Thank u everyone for ur responses! It is nice to know I am not alone. Unfortunately things have gotten worse and I am no longer getting a long stretch at the beginning of the night ... they are now waking after about 2/2.5 hours (often one will sleep longer but the other is up) then it is downhill after that. It seems they don't really fall into a deep sleep after that which means I am not sleeping but a few mins here and there from about 12:30 on. I am soooo exhausted and hit a wall last night ... I was about to lose it but my husband took the girls after I nursed them and let me sleep for 2 hours. Of course the girls didn't sleep much during that time which makes me feel awful for them and my husband! Anyone else have babies that sleeps well only in ur arms? It seems that one baby in particular sleeps much better in someone's arms and then is restless when set down. I think I am just venting now:) Thank you for taking the time to listen and respond. I keep telling myself this will get better.

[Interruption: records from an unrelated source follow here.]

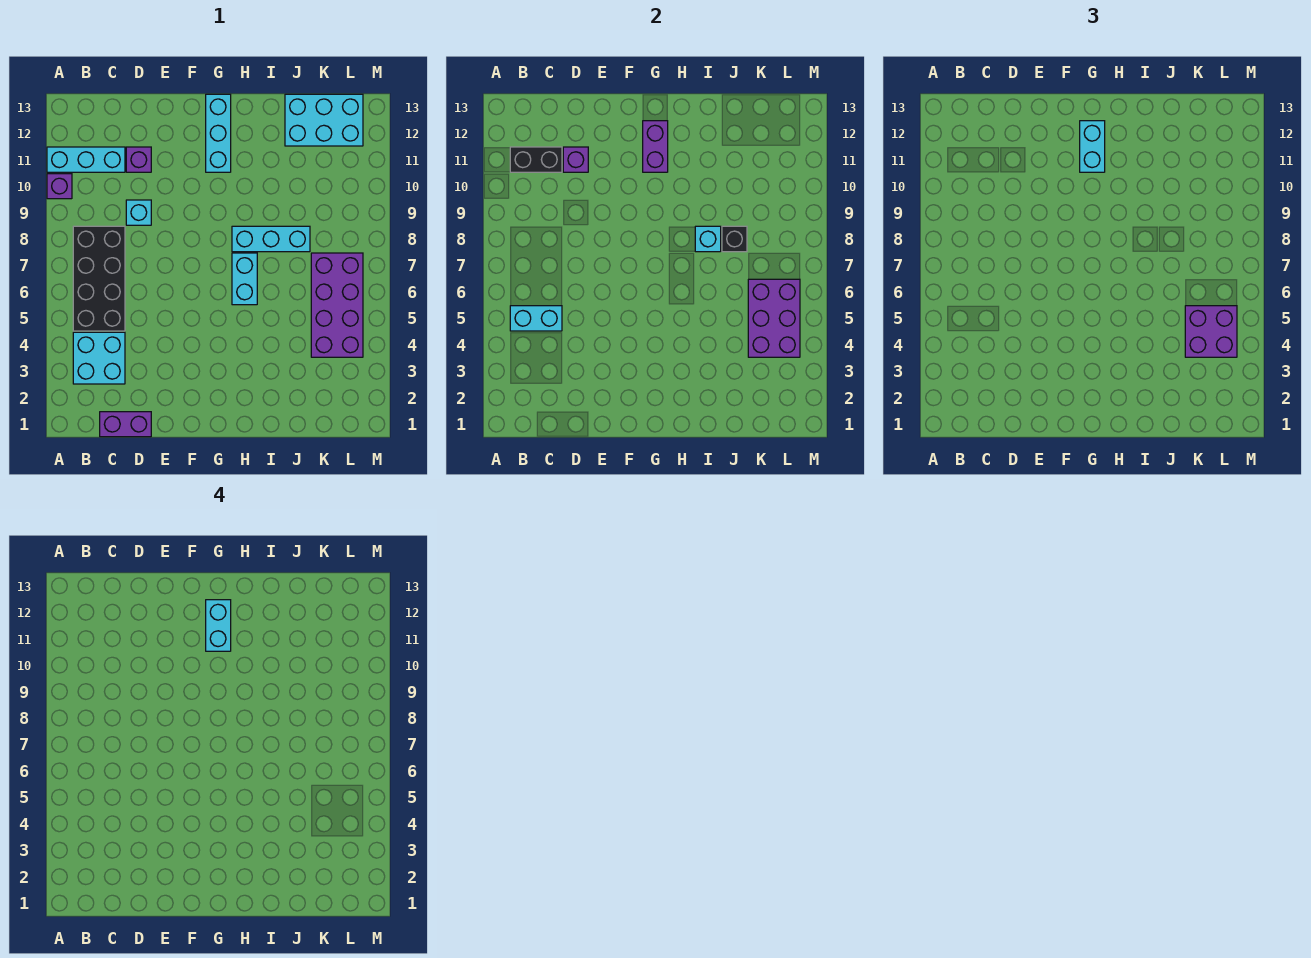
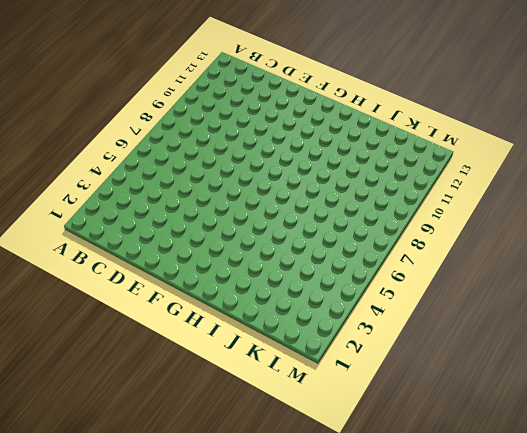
none -> purple 1x1 brick [47,174,72,199]
none -> cyan 1x3 brick [47,147,125,172]
none -> cyan 2x2 brick [73,332,125,384]

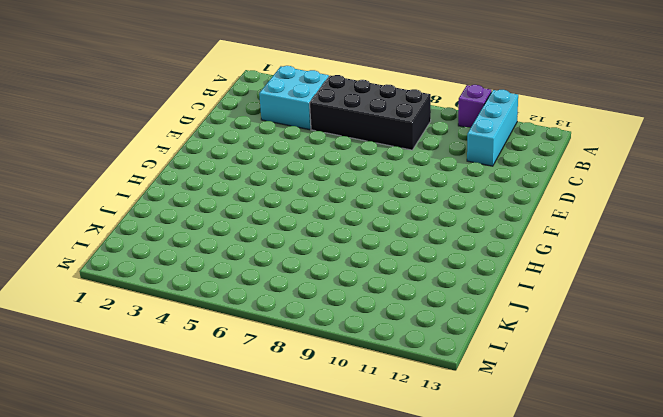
none -> purple 1x2 brick [100,412,151,437]
none -> cyan 1x1 brick [126,200,151,225]
none -> purple 1x1 brick [126,147,151,172]

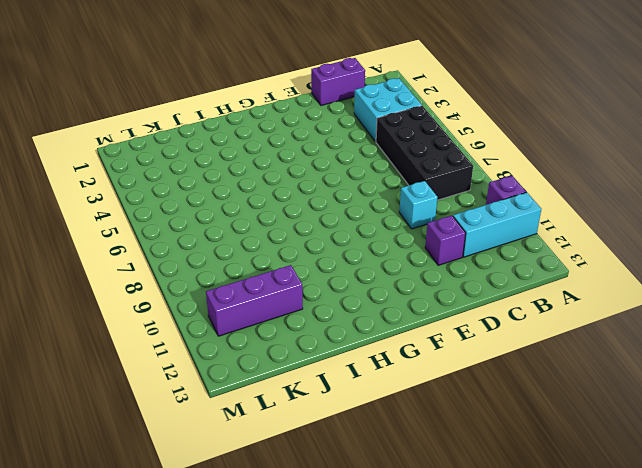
purple 1x3 brick [206,265,303,336] -> none
none -> cyan 1x3 brick [206,94,231,172]
none -> cyan 1x2 brick [232,253,257,305]
none -> cyan 1x3 brick [232,226,310,252]

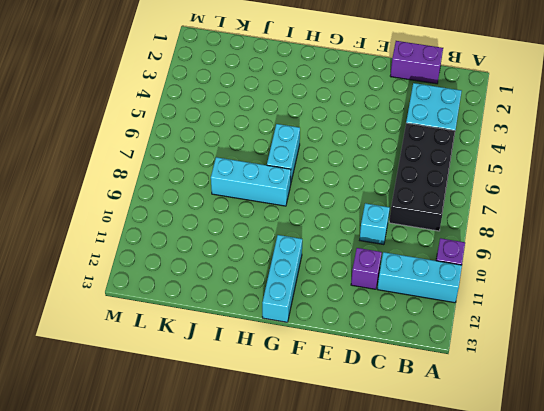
none -> cyan 2x3 brick [285,94,363,146]
none -> purple 2x4 brick [311,253,363,357]
none -> cyan 1x2 brick [510,306,562,331]

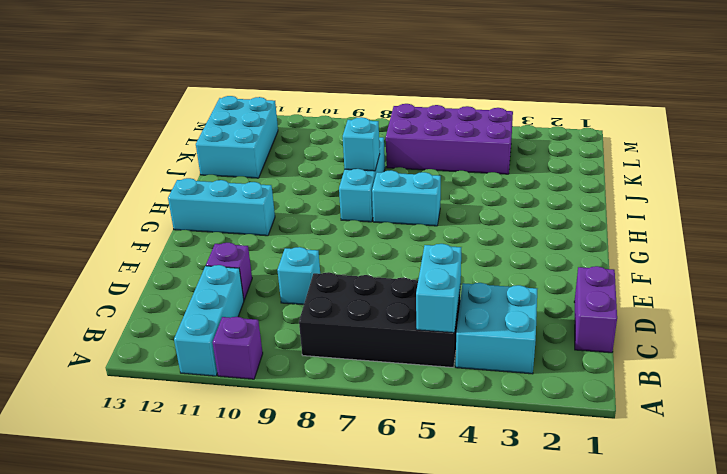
none -> black 1x2 brick [510,147,562,172]
none -> purple 1x1 brick [563,147,588,172]
none -> purple 1x2 brick [643,121,668,172]

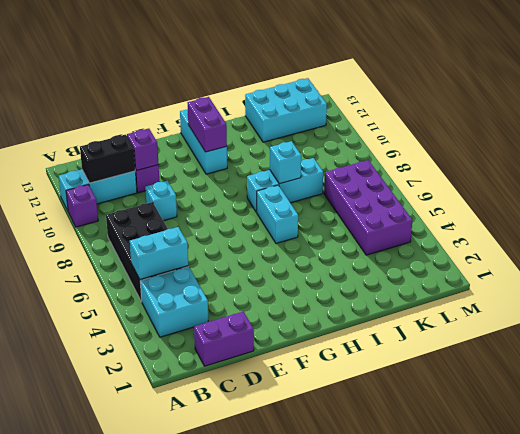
none -> black 1x1 brick [722,226,747,252]
none -> purple 2x3 brick [748,279,800,357]
none -> cyan 1x2 brick [1080,121,1105,172]

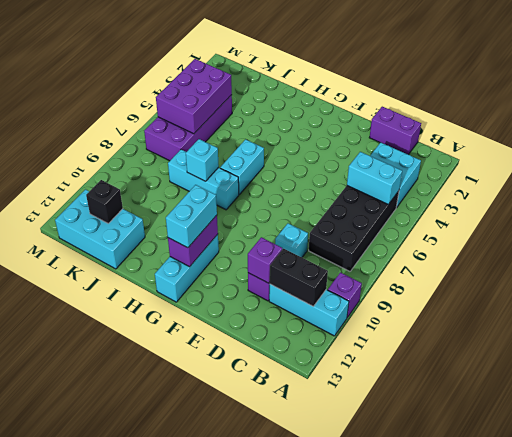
black 1x1 brick [86,180,123,223] -> black 1x1 brick moved to [722,226,747,252]
none -> purple 2x2 brick [1185,306,1237,357]
none -> cyan 1x2 brick [206,600,231,651]

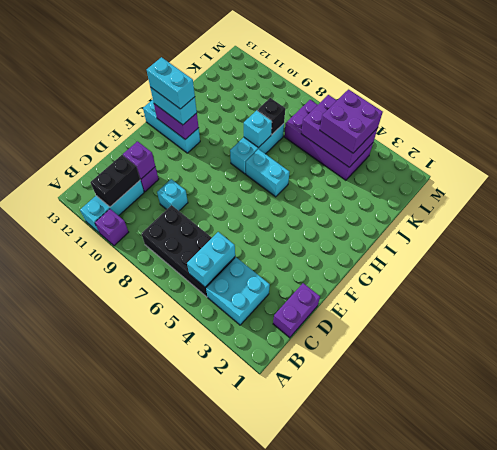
none -> cyan 2x3 brick [285,94,363,146]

My twins are 6.5 weeks old, and also lost their original longer night stretch. They sleep together in a crib a foot from my bed, usually swaddled (which seems to cut down on startling awake). They wake anything from every hour to the occasional 3-4 hour stretch (not seen every night). The things I've found saving me are: tandem nursing most of the day and at night, just picking up whoever fusses to nurse lying in bed; if, as so often, we both fall asleep, I rotate out one baby for the next when fussing begins; putting on doubled cloth diapers at night, and changing only if I think they are dirty (rather than wet) or feel alert enough; and (now that their necks are strong enough) trying at least once in the afternoon to nurse them in a double-prone position, supported by pillows and my arms - ending in a nap for all of us. They sleep really well that way, as do I; we all stay secure; and the 1 to 2.5 hours of sleep does wonders for my sanity and peace.